Tricky Brains (1991)
Reviewed by: ewaffle on 2015-09-04
Summary: Not bad
It isn’t often that a movie delivers exactly what one expects after a look at the cast and the artists behind the camera. “Tricky Brains” is one that does. It is essentially a series of related skits that hang on a threadbare and often ignored plot with Ng Man Tat acting goofy as Yan Chi, Andy Lau as his son, rising young executive Chi Man Kit and Stephen Chow acting sly and goofy as Jing Koo. Koo is a trickster who gets big money for example, to have a cheating spouse sent to a mental institution. Rosamund Kwan as Lucy is all refined elegance and understated, almost perfect beauty with very little to do. Kit wants to marry her; her father wants her to learn his business from the ground up and former suitor Macky wants to get back into the picture. He is upset that Lucy is interested in a low born striver like Kit much more than in any newly kindled feelings for her. Chingmy Yau struts through her best friend role in short skirts and tight tops and has on terrifically funny scene in a restaurant with Chow when he lets the inaccurate information that he has AIDS slip. She keeps up with Chow, one of the great physical comedians of our age, so well that the viewer can’t tell who the scene was written for.

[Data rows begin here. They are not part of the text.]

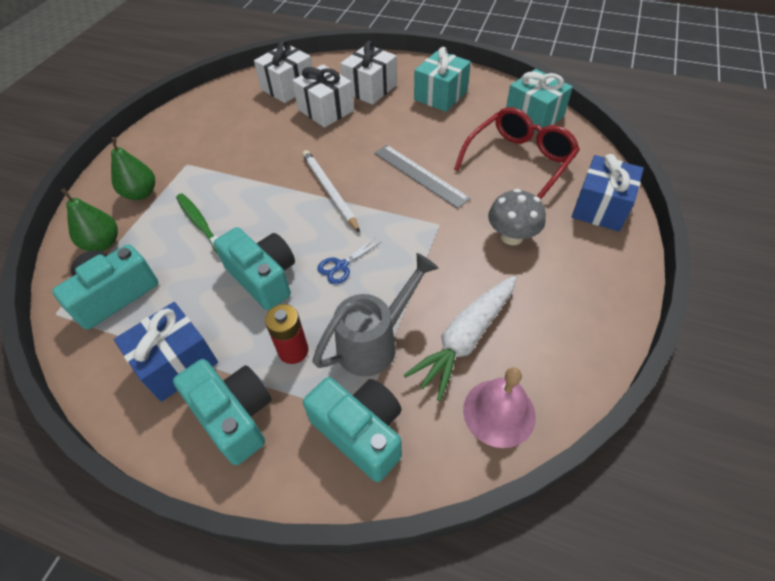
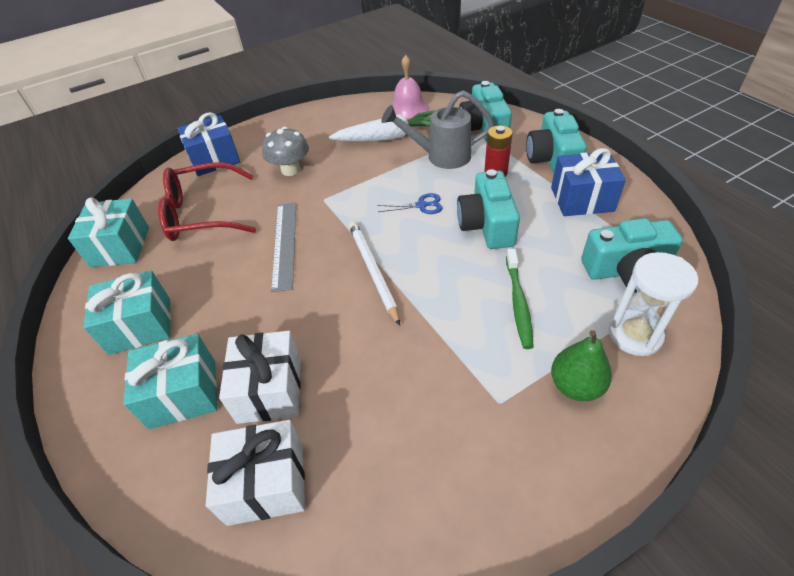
camera: 140 degrees left, 5 degrees down
(103, 243) = (635, 335): green pear -> white hourglass
(329, 191) = (373, 271): white pencil -> white pencil turned 150 degrees clockwise
(370, 89) = (183, 394): white gift -> turquoise gift

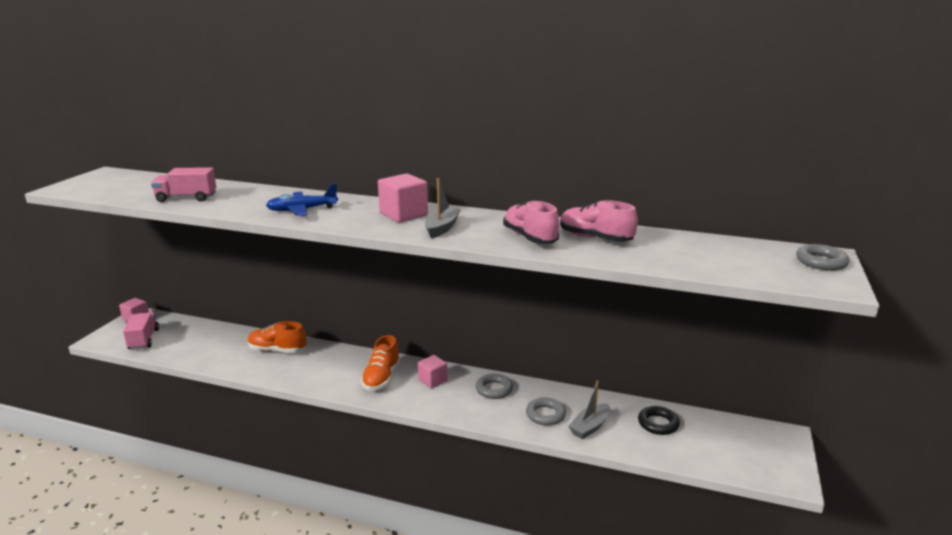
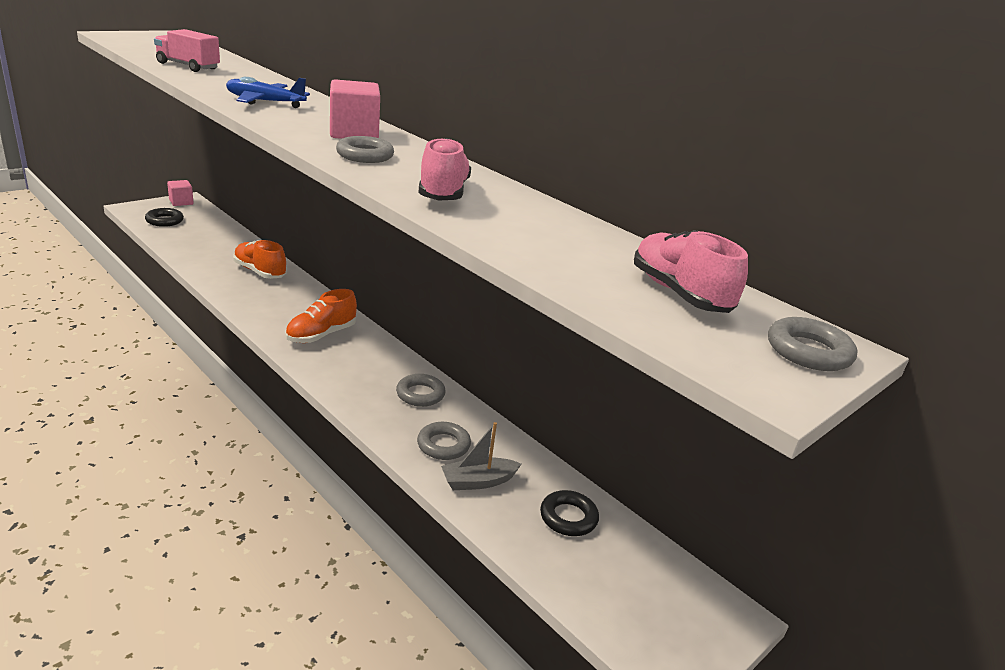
camera: 25 degrees right, 5 degrees up
(144, 339) = (164, 221): pink truck -> black ring
(432, 380) = (368, 358): pink cube -> none
(442, 228) = (365, 155): grey boat -> grey ring
(595, 238) = (522, 218): pink shoe -> pink shoe (679, 294)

Like many Wong Jing films, “Tricky Brains” is too long, even including the footage that was obviously left out in a couple of very abrupt cuts from an exterior crowd scene to the Chi abode, transitionless transitions without even a “meanwhile, back at the apartment”. The final duel between Koo and the Ultimate Tricky Expert, a new claimant to his throne, just plods along wasting some funny bits that get lost in cinematic padding. The Super Glue gag was spot on the first time it was used in the last act but didn’t do anything when it was appeared again two minutes later.

There are enough laugh out loud moments in “Tricky Brains” to make it worth seeing.